Overview
Who: Medical Assistants and Public Health nurses
When: Weekly or as per clinics context (average 10-15 houses/month)
Supporting Tools: Identifying At-risk Population Guide, Counselling Guide, Demonstration Guide. Annex 9
Home visits are an important part of delivering PHC services. Home Visits provide an opportunity to strengthen the engagement between community and PHC service delivery. It is during a home visit that you will sit alongside and experience firsthand what the family is experiencing. This will help you understand the challenges by families to keep themselves, their children and their environment healthy.

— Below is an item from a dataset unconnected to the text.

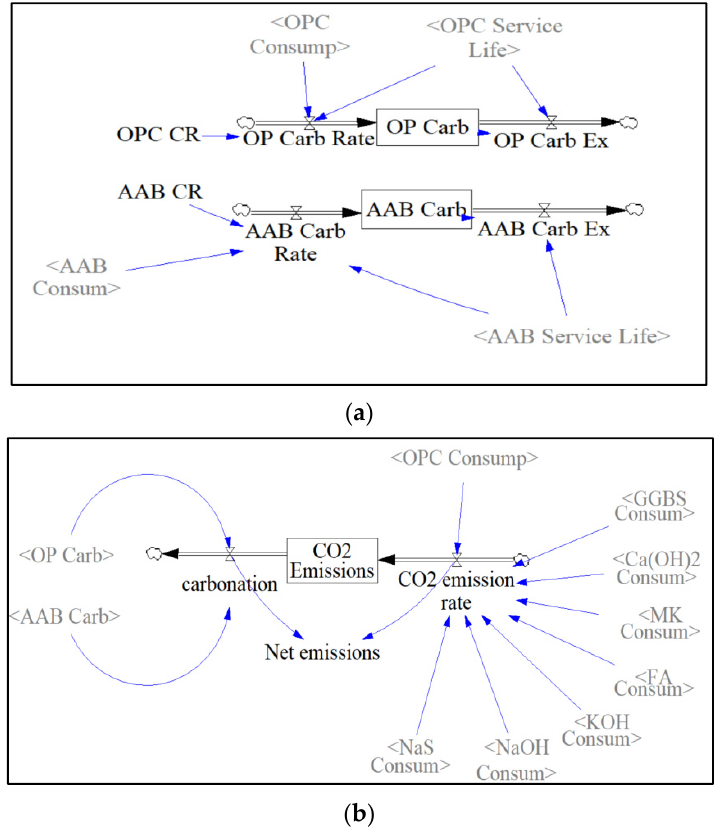
Figure 9. ( a ) Carbonation Sector; ( b ) CO 2 Emissions Sector.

Together you can find solutions that work for the family in their specific circumstances.
Home visits offer the opportunity to identify children, women, and family members who face unique challenges making them more vulnerable or placing them at higher risk to poor health and nutrition. It is these ‘at risk’ households that must be prioritized for home visits and it is these households that may require you to visit them more often.

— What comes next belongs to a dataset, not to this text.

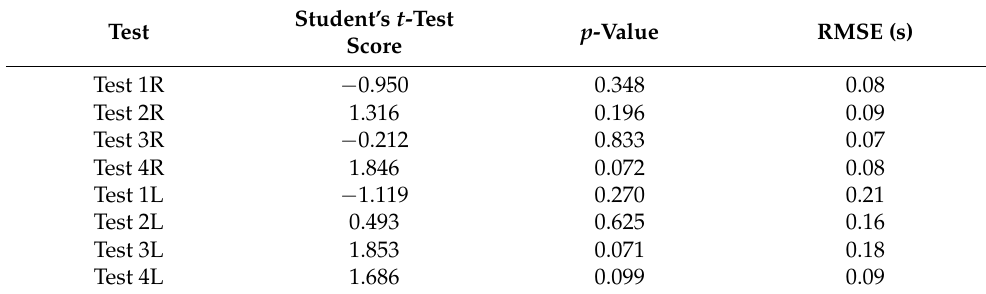
Table 3. Student’s t -test results for dependent sample and RMSE values for test run times measured by the FitLight Trainer and IMU device.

Main reasons for making home visits
1) To help a family become healthier or to find out how the family is following advice given. Some examples of areas for follow up include;
a. Attendance to PHC facility for clinical care and follow up treatment.
b. Antenatal and Postnatal care for Pregnant family members.
c. Defaulter NCD cases
d. Members with Disabilities – e.g. stroke patients, amputees
e. Status of Immunization for newborns and to give first dose after homebirths.
f. Progress on previously agreed actions such as building a latrine, or starting a vegetable garden, or keeping the area around the house clean.
2) To help a family learn a skill using their own resources, for example;
a. Mix oral rehydration solution
b. Prepare first foods for a breastfed baby using foods the family can afford
c. Safely storing foods
d. Washing hands
e. Supporting breastfeeding during the first days after mother and baby are discharged from the ward.
f. Hygiene Breastfeeding practices
g. Self-diabetic foot care – dressings
h. Self-insulin administration
3) To identify and provide extra support and services to children and women who are ‘at risk’ or vulnerable. At risk children or women require extra care in the home to stay healthy. They may also require referral to other services such as social work, education, police, or more advanced health care.